**ENTRIES SHOWN**
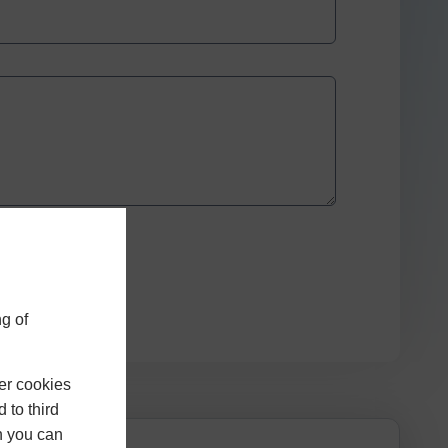
g of
er cookies
 to third
h you can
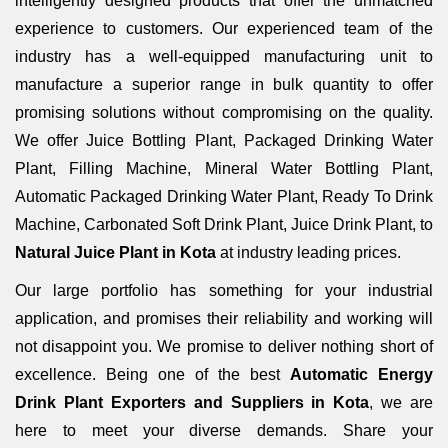
intelligently designed products that offer the unmatched
experience to customers. Our experienced team of the
industry has a well-equipped manufacturing unit to
manufacture a superior range in bulk quantity to offer
promising solutions without compromising on the quality.
We offer Juice Bottling Plant, Packaged Drinking Water
Plant, Filling Machine, Mineral Water Bottling Plant,
Automatic Packaged Drinking Water Plant, Ready To Drink
Machine, Carbonated Soft Drink Plant, Juice Drink Plant, to
Natural Juice Plant in Kota
at industry leading prices.
Our large portfolio has something for your industrial
application, and promises their reliability and working will
not disappoint you. We promise to deliver nothing short of
excellence. Being one of the best
Automatic Energy
Drink Plant Exporters and Suppliers in Kota
, we are
here to meet your diverse demands. Share your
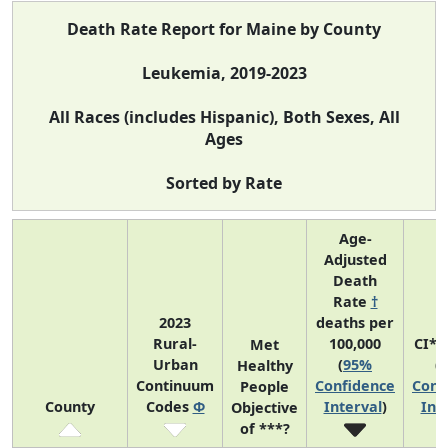
Death Rate Report for Maine by County
Leukemia, 2019-2023
All Races (includes Hispanic), Both Sexes, All
Ages
Sorted by Rate
Age-
Adjusted
Death
Rate
†
2023
deaths per
Rural-
100,000
CI*R
Met
Urban
(
95%
(
Healthy
Continuum
Confidence
Conf
People
County
Codes
Φ
Interval
)
Int
Objective
of ***?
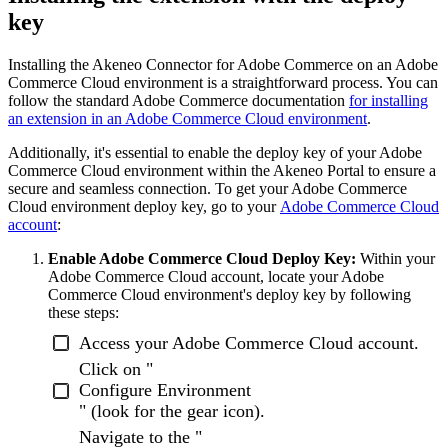
key
Installing
the
Akeneo
Connector
for
Adobe
Commerce
on
an
Adobe
Commerce
Cloud
environment
is
a
straightforward
process
.
You
can
follow
the
standard
Adobe
Commerce
documentation
for
installing
an
extension
in
an
Adobe
Commerce
Cloud
environment
.
Additionally
,
it
'
s
essential
to
enable
the
deploy
key
of
your
Adobe
Commerce
Cloud
environment
within
the
Akeneo
Portal
to
ensure
a
secure
and
seamless
connection
.
To
get
your
Adobe
Commerce
Cloud
environment
deploy
key
,
go
to
your
Adobe
Commerce
Cloud
account
:
Enable
Adobe
Commerce
Cloud
Deploy
Key
:
Within
your
Adobe
Commerce
Cloud
account
,
locate
your
Adobe
Commerce
Cloud
environment
'
s
deploy
key
by
following
these
steps
:
Access
your
Adobe
Commerce
Cloud
account
.
Click
on
"
Configure
Environment
"
(
look
for
the
gear
icon
)
.
Navigate
to
the
"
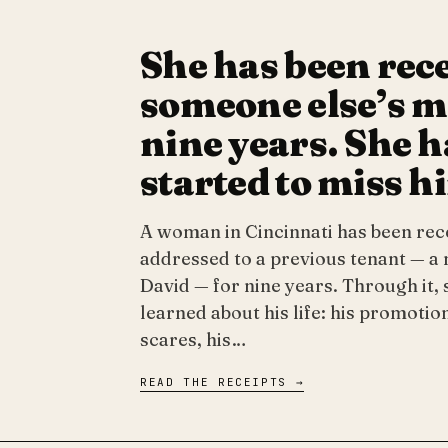
She has been rec
someone else’s ma
nine years. She h
started to miss h
A woman in Cincinnati has been rec
addressed to a previous tenant — 
David — for nine years. Through it, 
learned about his life: his promotion
scares, his…
READ THE RECEIPTS →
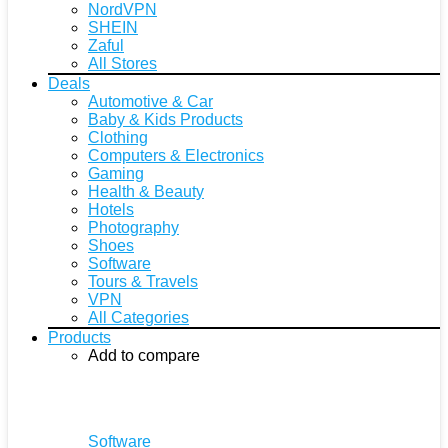
NordVPN
SHEIN
Zaful
All Stores
Deals
Automotive & Car
Baby & Kids Products
Clothing
Computers & Electronics
Gaming
Health & Beauty
Hotels
Photography
Shoes
Software
Tours & Travels
VPN
All Categories
Products
Add to compare
Software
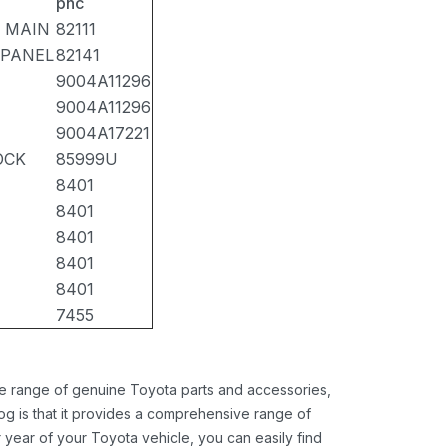
pnc
 MAIN
82111
 PANEL
82141
9004A11296
9004A11296
9004A17221
OCK
85999U
8401
8401
8401
8401
8401
7455
ide range of genuine Toyota parts and accessories,
og is that it provides a comprehensive range of
 year of your Toyota vehicle, you can easily find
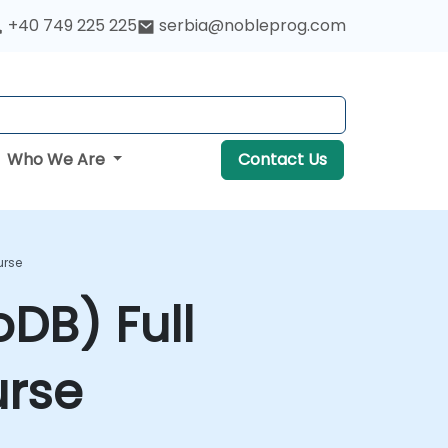
+40 749 225 225
serbia@nobleprog.com
Who We Are
Contact Us
urse
DB) Full
urse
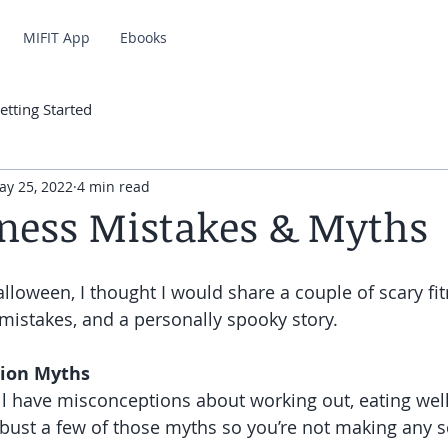
MIFIT App
Ebooks
etting Started
ay 25, 2022
4 min read
tness Mistakes & Myths
alloween, I thought I would share a couple of scary fi
 mistakes, and a personally spooky story. 
tion Myths 
ll have misconceptions about working out, eating well
o bust a few of those myths so you’re not making any 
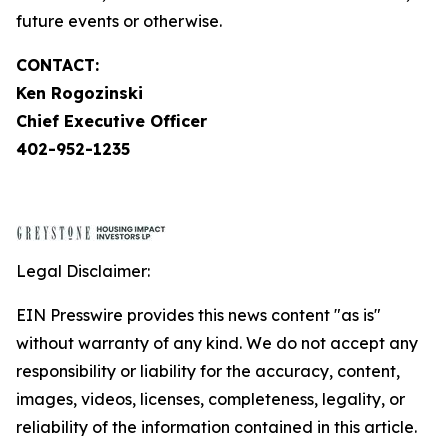
future events or otherwise.
CONTACT:
Ken Rogozinski
Chief Executive Officer
402-952-1235
Legal Disclaimer:
EIN Presswire provides this news content "as is"
without warranty of any kind. We do not accept any
responsibility or liability for the accuracy, content,
images, videos, licenses, completeness, legality, or
reliability of the information contained in this article.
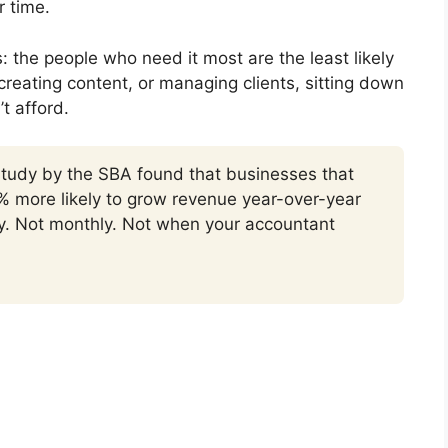
r time.
s: the people who need it most are the least likely
creating content, or managing clients, sitting down
’t afford.
 study by the SBA found that businesses that
% more likely to grow revenue year-over-year
ly. Not monthly. Not when your accountant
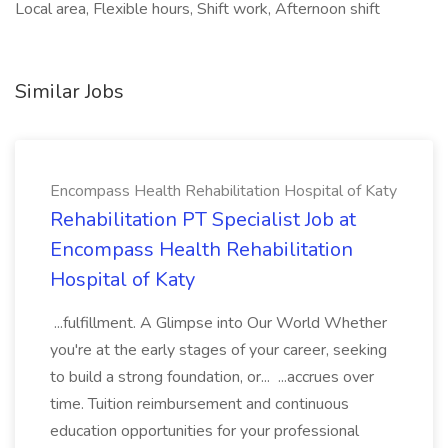
Local area, Flexible hours, Shift work, Afternoon shift
Similar Jobs
Encompass Health Rehabilitation Hospital of Katy
Rehabilitation PT Specialist Job at
Encompass Health Rehabilitation
Hospital of Katy
...fulfillment. A Glimpse into Our World Whether
you're at the early stages of your career, seeking
to build a strong foundation, or... ...accrues over
time. Tuition reimbursement and continuous
education opportunities for your professional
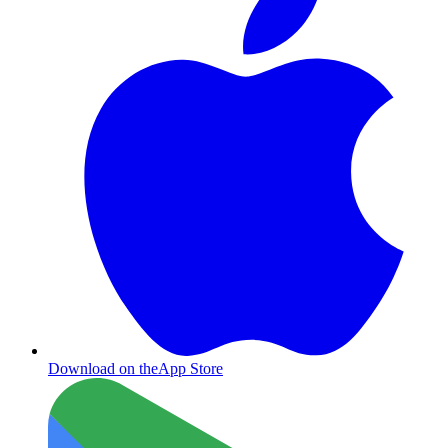
Download on the
App Store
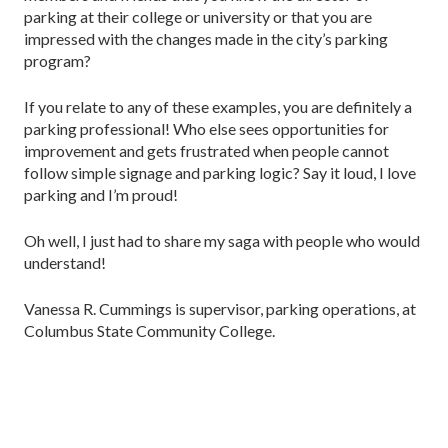
parking at their college or university or that you are
impressed with the changes made in the city’s parking
program?
If you relate to any of these examples, you are definitely a
parking professional! Who else sees opportunities for
improvement and gets frustrated when people cannot
follow simple signage and parking logic? Say it loud, I love
parking and I’m proud!
Oh well, I just had to share my saga with people who would
understand!
Vanessa R. Cummings is supervisor, parking operations, at
Columbus State Community College.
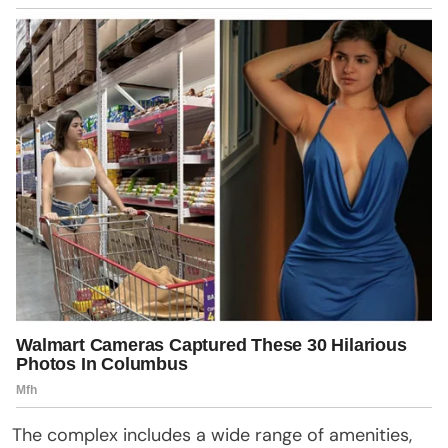
The complex includes a wide range of amenities,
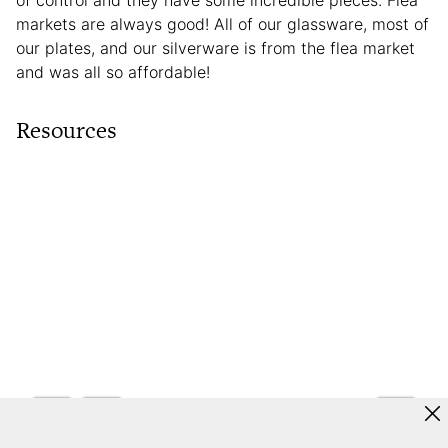
of control and they have some incredible pieces. Flea
markets are always good! All of our glassware, most of
our plates, and our silverware is from the flea market
and was all so affordable!
Resources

**AIM OF THE TASK**
A single number is required: the count of lines in the data above that include the string "Bottling".

**ANSWER SPACE**
2